Me dirigía hacia la terraza del Li Astol cuando me he encontrado, frente a frente, con el joven español de la voz alta, su novia y el carnicero y una mujer que no había visto hasta ahora y que me ha parecido el vivo retrato de Lidia. Lo primero que he pensado ha sido que el joven no es un turista como en un principio me había parecido, pues lleva ya demasiado tiempo en Lokunowo para serlo. Me había casi olvidado de él y de repente me lo he encontrado delante de mí. He seguido avanzando, como si no pasara nada. Pero enseguida he visto que, como una continuación de la última vez que le vi, seguía mirándome con interés, y ya no digamos el interés con el que me miraba el carnicero. A modo de venganza, he imaginado que el carnicero era simplemente un personaje de novela, de una novela del nuevo realismo posmodernista. En fin, un personaje de Pynchon.
«Usted es…», me ha dicho el joven. «No. Yo no soy. Me llamo así. Me llamo Yo no soy», le he interrumpido inmediatamente. Ha quedado rara esta disuasoria respuesta, pero no me ha parecido que sorprendiera demasiado al joven. «¿Y hasta cuándo será usted el doctor que se llama Yo no soy?», se ha atrevido a preguntarme, con una sonrisa en los labios.
«Hasta nunca ser nada», me he atrevido a contestarle. Y me he quedado en riguroso silencio, con la sensación de tener mi cerebro atravesado por una larga metáfora: restos de cruces de un cementerio nevado se erguían y se doblaban siempre que el trastornado viento que circulaba por mi mente cambiaba para un lado o para el otro.
Un simple vértigo, en realidad. Pero también cierto temor a haber sido descubierto. Y la impresión, siempre de fondo, de que, en efecto, lo más conveniente será dejar pronto Lokunowo.
He doblado una esquina, después otra. He caminado, como si huyera de algo. Más de media hora y a buen ritmo. Hasta que, casi sin darme cuenta, me he plantado en la puerta de la selva. He comido un emparedado y luego he tomado un café en el quiosco de la entrada. Me he ido calmando.
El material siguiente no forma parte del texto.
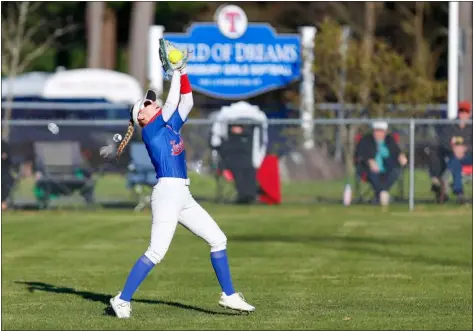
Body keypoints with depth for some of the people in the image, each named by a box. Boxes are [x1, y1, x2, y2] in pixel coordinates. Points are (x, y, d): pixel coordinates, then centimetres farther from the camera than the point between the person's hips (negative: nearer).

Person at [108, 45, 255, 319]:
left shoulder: (171, 126, 19)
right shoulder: (150, 130, -3)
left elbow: (186, 102, 20)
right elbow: (172, 103, -9)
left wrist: (183, 73, 11)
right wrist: (175, 74, -1)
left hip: (184, 196, 9)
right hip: (167, 193, -9)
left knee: (218, 239, 9)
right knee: (157, 252, -17)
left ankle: (229, 296, 14)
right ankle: (123, 300, -12)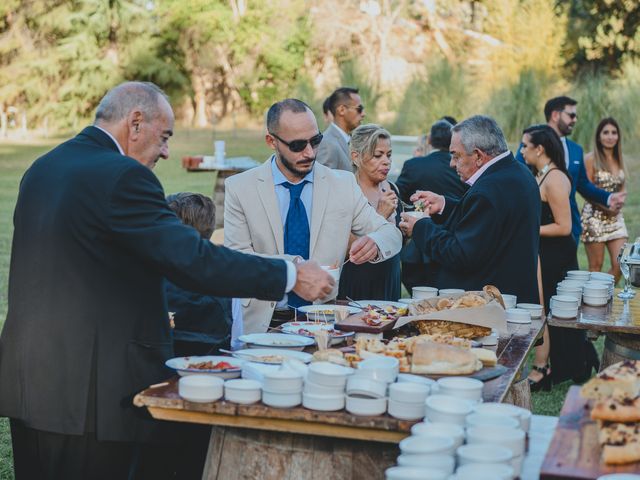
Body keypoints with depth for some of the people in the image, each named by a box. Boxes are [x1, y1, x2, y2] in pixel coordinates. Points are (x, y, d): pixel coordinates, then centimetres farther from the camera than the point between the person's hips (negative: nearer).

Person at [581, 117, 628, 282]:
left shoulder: (619, 160, 12)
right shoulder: (591, 159, -5)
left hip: (615, 217, 5)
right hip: (594, 217, -5)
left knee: (621, 264, -2)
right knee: (596, 267, 0)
He dado la espalda a la selva, con la intención de calmarme aún más y emprender el viaje de regreso, volver a pie al Lubango. Entonces, cuando ya iba a marcharme de allí, el hombre que hace retratos en la puerta de la selva me ha preguntado si quería hacerme uno. He dudado. Y finalmente me he negado. Le he citado a Plotino al pobre retratista. Le he dicho: «Yo mismo soy una sombra, una sombra del arquetipo que está en el cielo. A qué hacer una sombra de esa sombra.»
Ha sonreído como puede sonreír alguien que cree haber escuchado las palabras de un loco. Sin embargo, lo que ha escuchado ha sido una reflexión sobre el arte. Porque Plotino pensaba que el arte era una apariencia de segundo grado. Si el hombre es deleznable, ¿cómo puede ser adorable una imagen del hombre?
Una hora después, al entrar en mi cuarto de hotel, me he mirado en el espejo y, horrorizado, he visto a Pynchon y he tenido que desviar inmediatamente la mirada. ¿Cómo explicarme ese momento de terror? Tal vez, me he dicho, el retratista de la entrada en la selva ha querido vengarse de mí a través de este espejo. Algo más tarde, sólo unos segundos después, me he serenado. Me ha parecido que era absurdo haber visto a Pynchon si ni siquiera sabía qué aspecto tenía. A menos, claro está, que hubiera pasado a ser yo uno de los rostros del escurridizo Pynchon.